But if you go too far emphasizing your leadership strengths, it might actually hurt the organization overall and leave those to whom you answer feeling very dissatisfied. Overplaying a strength can lead to diminished capacity on the opposite pole. For example, press too hard with new ideas and creative innovation, and you may falter in the orderly execution; and operations may fall into chaos.
Reining in your forcefulness gives opportunities to empower and nurture those who work under you. Controlling visionary creativity gives stable operations a chance to thrive. Finding a healthy balance requires tempering your natural strengths.
Leaders come in various types and varieties, but in the end you can generally categorize them on two scales. The first scale describes what the leader chooses to spend most of his or her time on: strategic planning vs. operational excellence. The other scale describes the leader’s style: forceful or supportive.
Where do you as a manager excel? Do you like to focus your efforts on positioning the practice for the future? Or would you rather spend time analyzing and improving the systems that make the practice perform optimally from day to day? Once you figure out where your strengths lie, you can concentrate your efforts in that direction.
But if you neglect the opposite end of the spectrum, the practice will suffer.

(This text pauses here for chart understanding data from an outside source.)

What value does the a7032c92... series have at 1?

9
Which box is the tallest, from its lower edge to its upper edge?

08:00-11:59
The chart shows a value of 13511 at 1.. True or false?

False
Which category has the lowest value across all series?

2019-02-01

If you’re a visionary who spends most of his or her time looking down the road, you risk missing opportunities to improve operations. The office will feel chaotic and unpredictable, collections will flag, and patient schedules will become unmanageable. Concentrate on doing things right from day to day, and you may find the organization overtaken by developments in the market around you; your “strategic planning” becomes more remedial and reactive than positive and proactive.
What about your leadership style? Some managers tend toward forcefulness—that is, exercising influence and control based on their own intellect and energy. Others lean toward empowerment, or creating conditions for other people to contribute and excel. Either extreme brings inherent dangers.

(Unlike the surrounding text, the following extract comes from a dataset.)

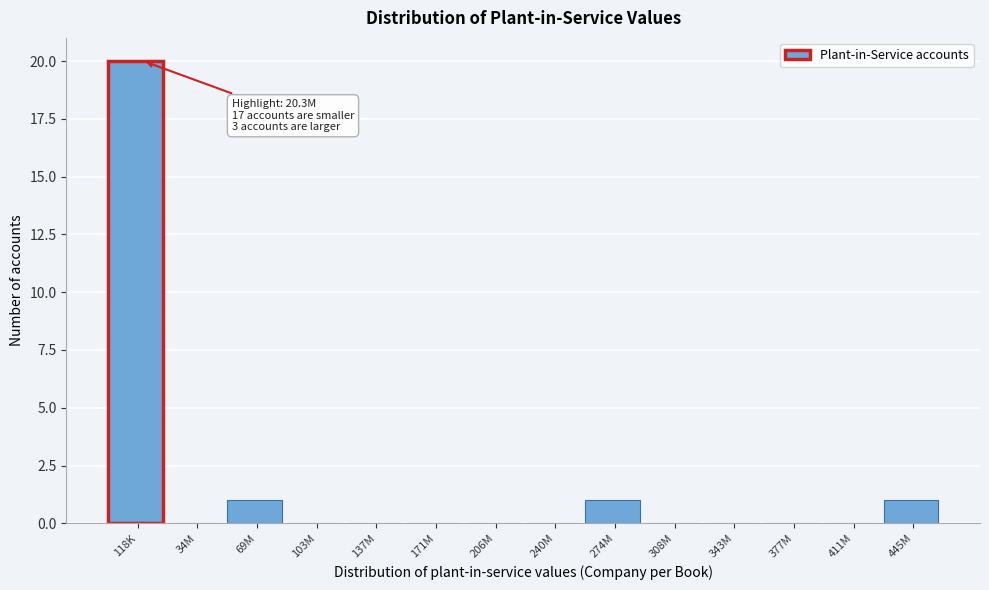

Reading right to left, what are all the values shown in this chart?

445M=1	411M=0	377M=0	343M=0	308M=0	274M=1	240M=0	206M=0	171M=0	137M=0	103M=0	69M=1	34M=0	118K=20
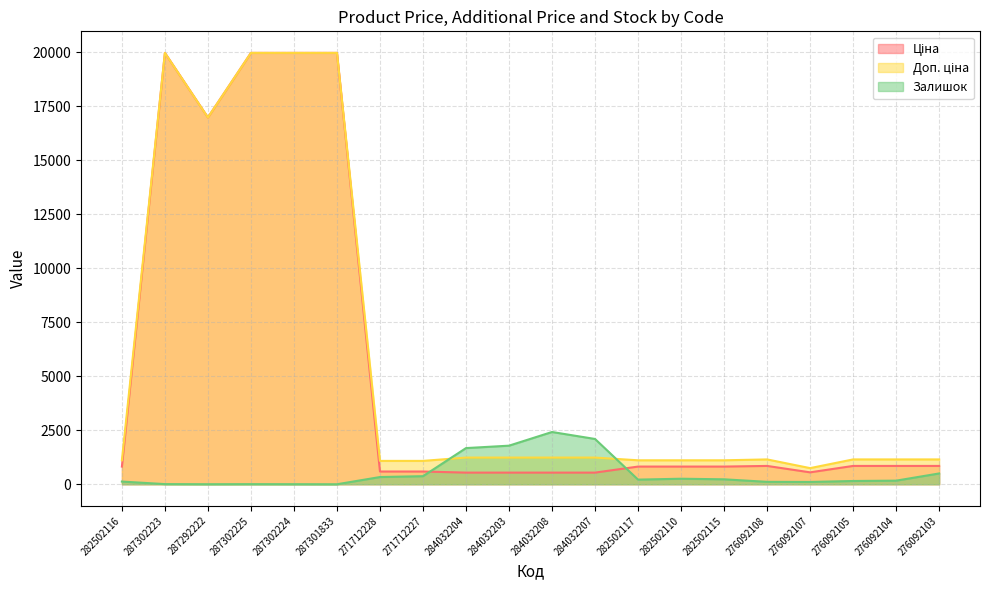

Which series changed the most between 271712228 and 284032203?

Залишок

A forceful leader may actually improve work output, but often at the expense of vitality and self-motivation. And unless you’ve been blessed with nearly divine omniscience, your practice’s knowledge and skills will then be greatly limited. Workers who thrive on teamwork and group thinking will soon leave.
At the other extreme, an empowering leader risks paralyzing the entire operation. Decisions become nearly impossible; staff problems go uncontested; everything bogs down.
Figure out your strengths, and concentrate your efforts to capitalize on them, but overdoing them will turn them into weaknesses. There’s a fine line between “she’s a strong and competent decision- maker,” and “there goes that tyrannical shrew!”